El gran oriental (fragmento)Andreas Embirikos
El gran oriental (fragmento)

"El cielo aún estaba despejado y las innumerables estrellas brillaban en la serena calma de la noche. El Gran Oriental se deslizaba por las oscuras aguas como un fantasma sobrenatural y avanzaba hacia la aurofílica naturaleza, no como un solo barco, sino como una armada entera, zarpando de noche, con todas sus luces encendidas, como una flota festiva e intrépida, navegando en densa formación hacia la conquista de un nuevo mundo. Andreas Sperchis acababa de bajar del puente. Aprovechando la soledad, quiso subir solo a una de las cubiertas de primera clase. La oportunidad era realmente brillante. No había nadie en ese momento, y el aire fresco era un antídoto adecuado para mitigar el fuego que quemaba su alma.

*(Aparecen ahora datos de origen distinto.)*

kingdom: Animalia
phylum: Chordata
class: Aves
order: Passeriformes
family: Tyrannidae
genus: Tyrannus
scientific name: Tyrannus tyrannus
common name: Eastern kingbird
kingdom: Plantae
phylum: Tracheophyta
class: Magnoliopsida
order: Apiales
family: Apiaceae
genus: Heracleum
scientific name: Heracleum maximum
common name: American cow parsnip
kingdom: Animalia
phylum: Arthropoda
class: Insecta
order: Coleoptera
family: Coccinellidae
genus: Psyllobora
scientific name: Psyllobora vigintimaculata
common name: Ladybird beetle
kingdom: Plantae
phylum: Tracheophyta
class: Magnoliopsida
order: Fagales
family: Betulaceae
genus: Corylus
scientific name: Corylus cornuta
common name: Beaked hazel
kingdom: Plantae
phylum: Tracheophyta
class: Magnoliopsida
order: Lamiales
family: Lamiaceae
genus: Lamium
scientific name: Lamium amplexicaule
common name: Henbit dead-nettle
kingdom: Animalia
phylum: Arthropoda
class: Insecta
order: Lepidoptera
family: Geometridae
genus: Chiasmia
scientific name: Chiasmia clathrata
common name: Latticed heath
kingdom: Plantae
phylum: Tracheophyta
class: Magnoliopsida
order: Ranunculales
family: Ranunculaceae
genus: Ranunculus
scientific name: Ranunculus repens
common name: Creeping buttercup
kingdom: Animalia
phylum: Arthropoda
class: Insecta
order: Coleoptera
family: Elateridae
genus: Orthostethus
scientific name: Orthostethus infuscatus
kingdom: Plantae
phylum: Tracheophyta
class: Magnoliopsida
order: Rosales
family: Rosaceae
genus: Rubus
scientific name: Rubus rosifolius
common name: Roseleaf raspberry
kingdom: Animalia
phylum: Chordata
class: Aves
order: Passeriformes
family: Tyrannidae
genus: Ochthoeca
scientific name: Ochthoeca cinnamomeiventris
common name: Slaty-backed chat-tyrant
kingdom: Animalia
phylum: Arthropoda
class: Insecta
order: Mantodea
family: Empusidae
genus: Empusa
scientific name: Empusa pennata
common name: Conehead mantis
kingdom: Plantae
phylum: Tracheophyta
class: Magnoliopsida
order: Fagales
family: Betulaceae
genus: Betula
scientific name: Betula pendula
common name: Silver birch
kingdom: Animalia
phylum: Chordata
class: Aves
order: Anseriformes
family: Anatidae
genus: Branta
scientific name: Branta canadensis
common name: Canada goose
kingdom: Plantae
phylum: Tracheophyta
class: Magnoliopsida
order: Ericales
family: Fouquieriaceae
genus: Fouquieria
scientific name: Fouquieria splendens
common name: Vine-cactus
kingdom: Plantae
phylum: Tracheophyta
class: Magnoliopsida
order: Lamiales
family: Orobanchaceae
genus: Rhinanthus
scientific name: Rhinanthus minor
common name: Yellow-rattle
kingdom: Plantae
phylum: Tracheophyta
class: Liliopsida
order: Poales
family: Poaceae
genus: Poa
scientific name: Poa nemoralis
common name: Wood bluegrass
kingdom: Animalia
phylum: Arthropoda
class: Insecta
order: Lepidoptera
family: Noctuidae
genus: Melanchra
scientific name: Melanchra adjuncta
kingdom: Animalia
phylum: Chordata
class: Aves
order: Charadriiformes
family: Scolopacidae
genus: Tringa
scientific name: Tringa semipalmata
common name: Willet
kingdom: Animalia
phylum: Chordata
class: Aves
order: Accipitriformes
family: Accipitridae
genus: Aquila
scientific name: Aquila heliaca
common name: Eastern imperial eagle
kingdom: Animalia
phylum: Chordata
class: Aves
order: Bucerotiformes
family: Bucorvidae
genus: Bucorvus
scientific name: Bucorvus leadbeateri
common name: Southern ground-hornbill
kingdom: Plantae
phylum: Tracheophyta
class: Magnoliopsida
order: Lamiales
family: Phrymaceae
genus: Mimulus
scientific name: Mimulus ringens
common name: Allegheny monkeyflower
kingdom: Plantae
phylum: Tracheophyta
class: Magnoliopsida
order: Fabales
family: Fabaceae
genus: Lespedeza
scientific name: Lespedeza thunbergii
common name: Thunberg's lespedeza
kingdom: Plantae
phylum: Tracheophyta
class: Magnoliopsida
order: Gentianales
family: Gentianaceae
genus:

¡Qué diferente podría haber sido este viaje!, pensó Sperchis con desgarrador dolor, mientras paseaba de un lado a otro. ¡Qué diferente!, se repetía, y se vio apoyado en la barandilla, junto a Beatrice, susurrando palabras de amor con pasión, mientras ella lo escuchaba con silenciosa pasión, embriagada por el calor de su amor, con su hermosa cabellera castaña ondeando aquí y allá alrededor de su rostro, que recordaba al de una bella florentina de Piero Francesca della Morgese o de Alessandro Botticelli, con sus largas melenas castañas y azules en el blanco de los ojos capturando la llama de su amor y el brillo de las estrellas. En cambio —sigue pensando Sperchis—, este solitario y melancólico viaje, con la amargura arraigada en su corazón, sin una perspectiva clara ante él, y con la obsesiva idea de un paraíso perdido anidando insidiosamente en su mente. ¡Oh, que estos dos últimos meses de tormento sean solo una pesadilla! Que despierte de repente y ya no sea la víctima del destino, sino el elegido, el hombre preferido de Beatriz y, por consiguiente, el hombre más feliz del mundo.
Andreas Sperchis, agotado de permanecer largas horas de pie en el puente y de caminar por la cubierta, con lo cual trataba de calmar un poco la agitación de su alma y desterrar sus dolorosas fantasías, se sentó en un banco, situado lejos de la luz directa de los faroles, y con expresión triste escuchó el rítmico golpe de la hélice y el chapoteo espumoso, provocado por la constante rotación de las palas de las enormes ruedas del transatlántico en el mar."